Friday, November 16, 2012

Why Don't You Stay?

I'm at Panera right now, choking down a cinnamon crunch bagel with Hazelnut coffee. Oh, how I have come to love this time when Michael is getting up with the help of his aide, and I am free to do this.  I can't believe I resisted it for so long.

I missed Five Minute Friday last week. The prompt last week was "quiet" and I was, well, quiet!


This week it's: STAY.

GO.
I counted down the days to the Election like I counted down the days to my wedding.
I could tell you when there were 52, 47, 30, 14 and 3.
I was so eager to get my life back.
But at the same time, I was also grateful for the incredible opportunity of traveling our great nation, seeing Presidential candidates up close and personal, and working with a great team of people to inform our viewers about these candidates, their policies, and what was going on in the political world.
By the end - I was done. Exhausted. Tired of even my favorite people. I focused on that countdown to "after the election," what was next - whatever that was.

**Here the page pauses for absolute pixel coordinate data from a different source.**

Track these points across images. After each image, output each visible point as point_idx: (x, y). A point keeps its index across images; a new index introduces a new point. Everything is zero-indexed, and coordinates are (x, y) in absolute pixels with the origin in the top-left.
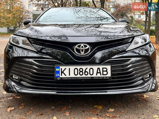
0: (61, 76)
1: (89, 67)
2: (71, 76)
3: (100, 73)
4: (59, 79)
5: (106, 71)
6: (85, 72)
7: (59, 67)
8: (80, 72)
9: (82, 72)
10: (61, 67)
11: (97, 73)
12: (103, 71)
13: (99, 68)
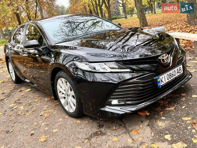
0: (161, 85)
1: (173, 71)
2: (166, 82)
3: (178, 72)
4: (160, 87)
5: (181, 70)
6: (172, 75)
7: (159, 78)
8: (170, 76)
9: (171, 75)
10: (160, 78)
11: (177, 73)
12: (180, 70)
13: (178, 69)
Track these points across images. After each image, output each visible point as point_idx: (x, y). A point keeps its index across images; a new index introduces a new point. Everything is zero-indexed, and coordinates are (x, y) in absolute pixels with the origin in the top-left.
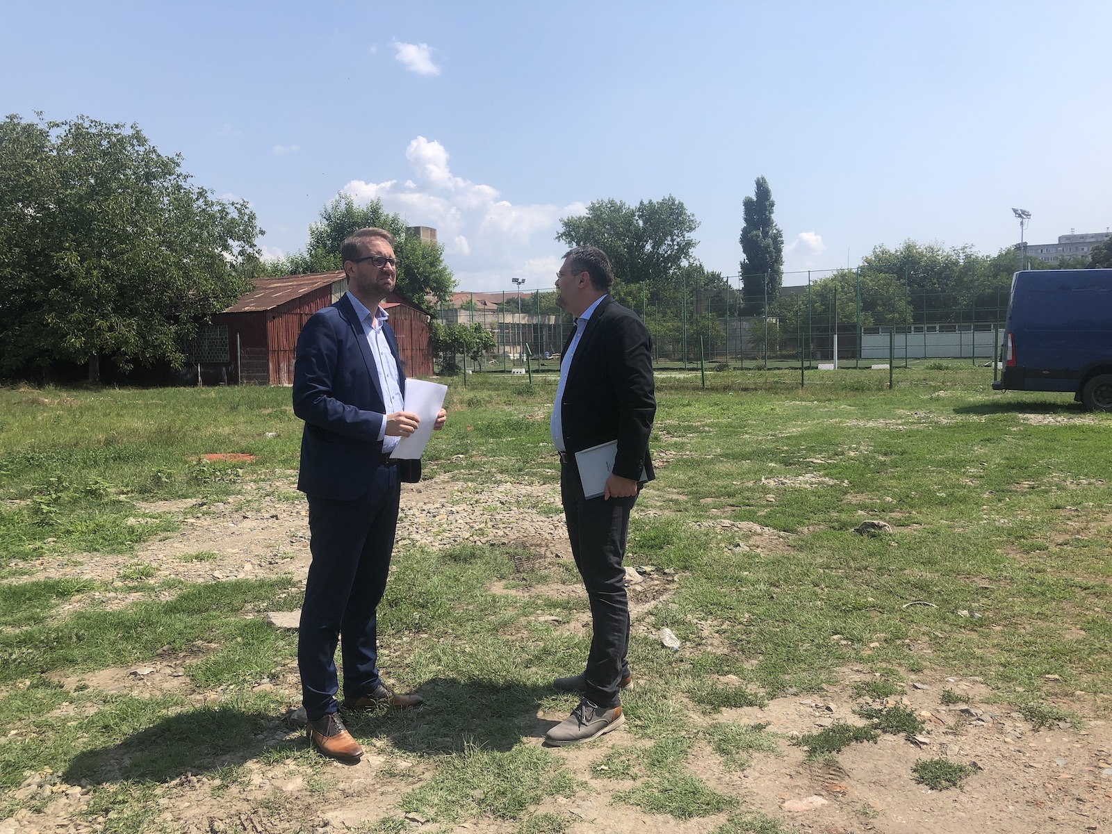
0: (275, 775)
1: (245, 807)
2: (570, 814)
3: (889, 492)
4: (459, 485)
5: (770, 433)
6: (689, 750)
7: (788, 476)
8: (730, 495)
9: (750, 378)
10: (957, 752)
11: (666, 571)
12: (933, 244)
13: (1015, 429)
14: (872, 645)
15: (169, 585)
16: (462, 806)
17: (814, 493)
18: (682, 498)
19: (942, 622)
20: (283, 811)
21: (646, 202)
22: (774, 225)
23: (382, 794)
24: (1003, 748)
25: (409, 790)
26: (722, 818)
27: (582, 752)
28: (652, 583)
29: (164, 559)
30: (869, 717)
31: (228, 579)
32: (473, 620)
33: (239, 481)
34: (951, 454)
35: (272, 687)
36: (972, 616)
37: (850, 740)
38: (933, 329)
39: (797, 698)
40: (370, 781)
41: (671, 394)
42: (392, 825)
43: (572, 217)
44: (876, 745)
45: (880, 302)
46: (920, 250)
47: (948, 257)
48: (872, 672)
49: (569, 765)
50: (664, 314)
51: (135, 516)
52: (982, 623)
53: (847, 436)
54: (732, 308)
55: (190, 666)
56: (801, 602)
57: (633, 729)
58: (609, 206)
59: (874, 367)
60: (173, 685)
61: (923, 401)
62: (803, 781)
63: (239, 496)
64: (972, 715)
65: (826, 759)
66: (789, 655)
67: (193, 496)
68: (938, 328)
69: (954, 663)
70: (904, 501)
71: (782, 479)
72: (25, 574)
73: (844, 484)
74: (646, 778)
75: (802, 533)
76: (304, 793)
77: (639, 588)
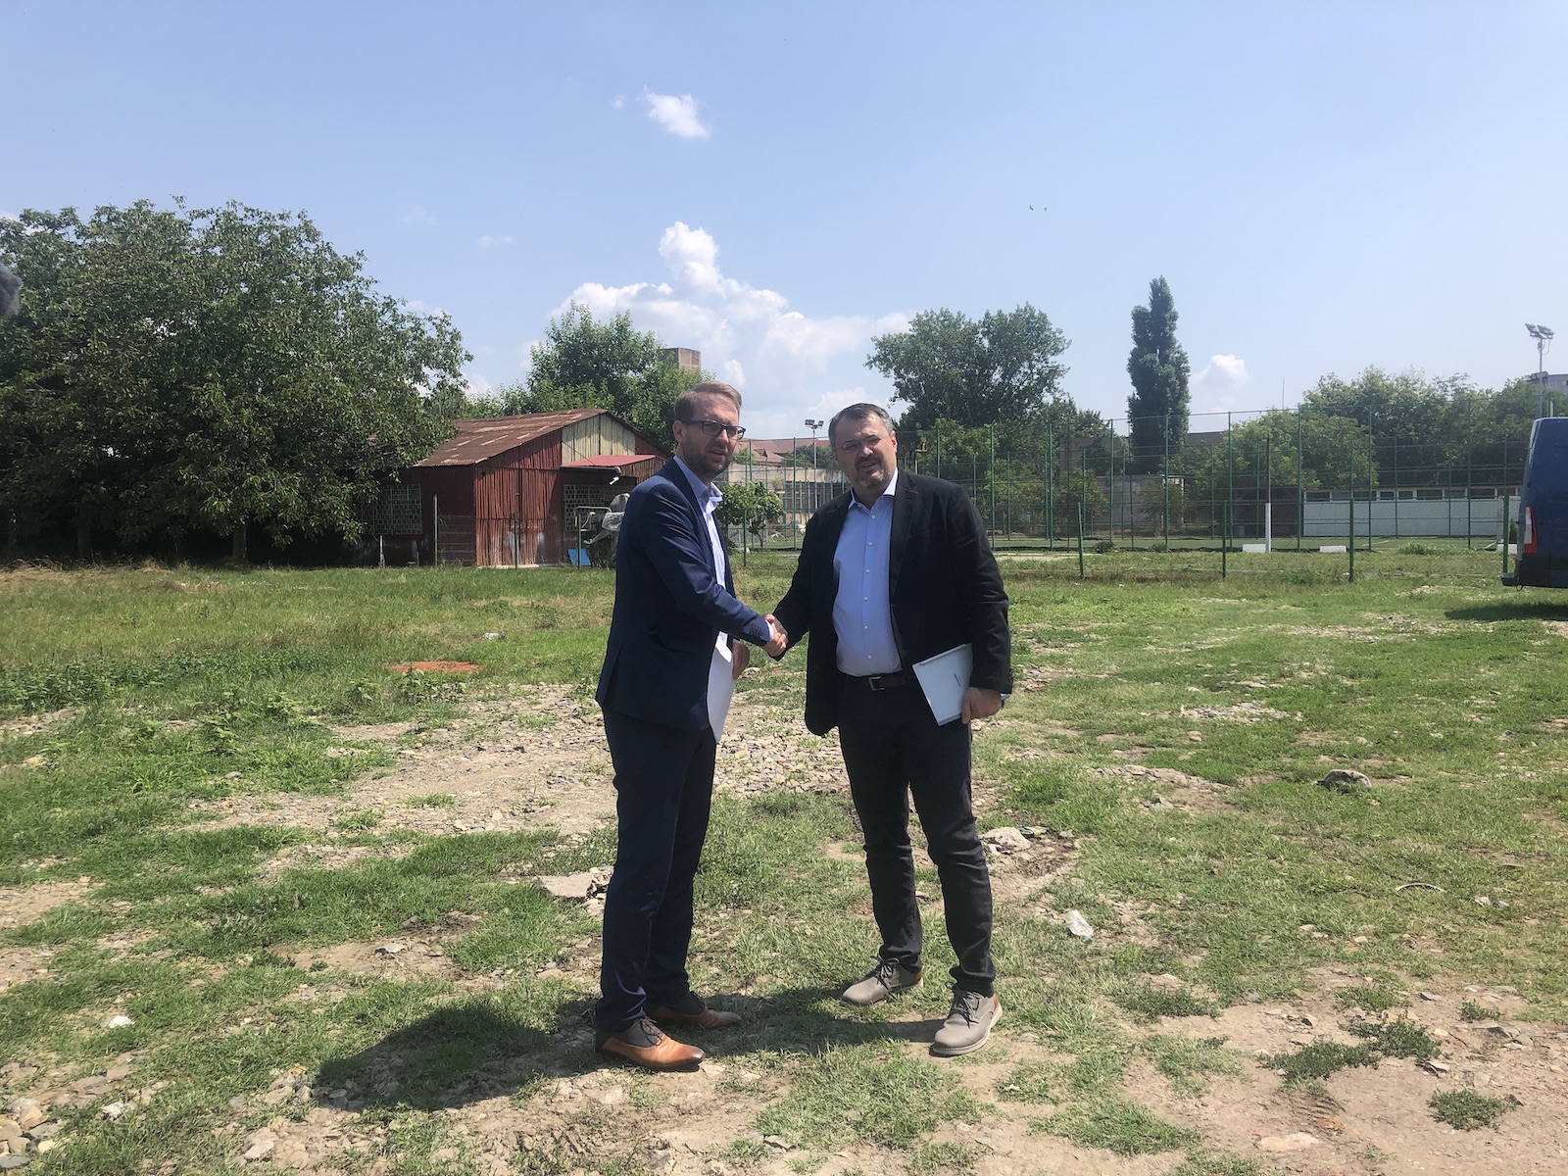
0: (587, 1084)
1: (558, 1122)
2: (977, 1145)
3: (1362, 730)
4: (759, 709)
5: (1185, 643)
6: (1123, 1069)
7: (1217, 705)
8: (1138, 731)
9: (1144, 563)
10: (1488, 1082)
11: (1062, 834)
12: (1407, 374)
13: (1538, 643)
14: (1357, 940)
15: (401, 838)
16: (835, 1131)
17: (1256, 730)
18: (1071, 734)
19: (1452, 911)
20: (605, 1128)
21: (993, 314)
22: (1177, 345)
23: (728, 1112)
24: (1549, 1079)
25: (763, 1107)
26: (1179, 1157)
27: (980, 1068)
28: (1043, 850)
29: (386, 803)
30: (1364, 1034)
31: (473, 831)
32: (810, 893)
33: (462, 699)
34: (1446, 677)
35: (562, 973)
36: (1495, 905)
37: (1340, 1063)
38: (1409, 495)
39: (1261, 1007)
40: (709, 1095)
41: (1035, 585)
42: (750, 1151)
43: (889, 335)
44: (1376, 1071)
45: (1330, 456)
46: (1388, 382)
47: (1429, 393)
48: (1362, 975)
49: (967, 1083)
50: (1019, 470)
51: (335, 745)
52: (1509, 914)
53: (1294, 649)
54: (1118, 462)
55: (450, 944)
56: (1253, 880)
57: (1045, 1040)
58: (942, 319)
59: (1323, 549)
60: (431, 966)
61: (1398, 600)
62: (1282, 1114)
63: (465, 720)
64: (1505, 1035)
65: (1310, 1087)
66: (1244, 949)
67: (405, 719)
68: (1415, 495)
69: (1475, 966)
70: (1382, 742)
71: (1209, 709)
72: (213, 818)
73: (1297, 718)
74: (1071, 1103)
75: (1244, 785)
76: (628, 1107)
77: (1026, 857)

I had big plans for this time. Reconnect with friends, magic erase my walls, go to the gym, doctor, dentist, get the oil changed in our vehicles, go back to church, spend more time here on the blog, writing, and connecting with all of you. The truth is, for the last week since the election, I've felt numb. Blank.

Maybe I am just so tired that it's going to take time for that after-the-election productive juice to kick in.
But, I've been getting up early, going to work, taking care of the house and my husband, and in a lot of ways it doesn't feel like anything has slowed down.

It has stayed the same.

A major part of my anticipation was looking forward to how my life would change after the election. In big ways. I can't share details with you yet. I'm not pregnant, don't go starting to wonder that.

But I do know that I am blessed and highly favored.
I don't know what's next.

For now, I will stay right here, and embrace the now and all that it has to offer. I have to be really intentional about that, or I will live in the middle of dreams and plans for the future, and I'll miss the now.

I'm thankful I'm married to Mr. Smell-the-Roses. I zoom by roses so fast, I don't even see them. I think I'll stay.

STOP.

7 comments:

Anonymous said...

Thanks for sharing with 5 Minute Friday today. I'm a rush past the roses kind of person too. My husband is also the opposite. The best analagy I can give is in the grocery store. I pick up what I need and keep moving. My husband stops and reads the lables, smells the fruit, etc. I'm at the back of the store and he's still in produce. It irritates me at times, but still, He is teaching me to slow down and enjoy the things in life that I will not get back if I keep running past them. Blessings to you and your family as we both stop and take a moment to stay where God would have us and just enjoy the moment!

Cheri said...

It's called post election stress syndrome, i had it:) I think our husbands are so thankful for all the things we take for granted that God put us together for a reason. I think all we can do now is enjoy one day at a time.

R. Molder said...

I think of the times in my life when I could wait to have a moment to breath and get to my huge to-do list only to find myself wiped out. I think our bodies and minds need time to rest before we can really kick back into gear! Praying you get all the rest you need this week!!!

WICK said...

It's definitely a great season to be reminded to breathe a little slower...good reminder. :)

Jess said...

Sorry your life has not slowed down as you had planned. I felt the same way when I came home from Allume (where I got to meet you!). Even though I have cut things out of my life, it seems as though there is always something that can and will take the place of the activities that were removed.

I hope that as time goes on you will recuperate from the election a little bit more! Maybe pick a couple of things from your list that you really want to do this week, and hey, you can already check off "spend more time here on the blog, writing, and connecting with all of you". Hang in there.

Diane Moody said...

You had me at "magic eraser my walls." Wait. No, I'll be honest. You had me at the cinnamon crunch bagel. Or maybe it was the hazelnut coffee . . .

Seriously, I can't imagine what it's been like for you, being "there" in the middle of the election. It was hard enough on the rest of us! But hang in there. The hint of change in the air??? Keep us posted! Praying for you all!

And PLEASE apologize to your sweet Michael for a ridiculously belated birthday wish. I'm in deadline mode on my new book and only now coming up for air.

Love you guys. Have a BLESSED Thanksgiving next week!
Diane

Coffee Mom said...

Enjoy those roses and your man and this moment! (P.S. You helped inspire me to join in FMF for the first time!)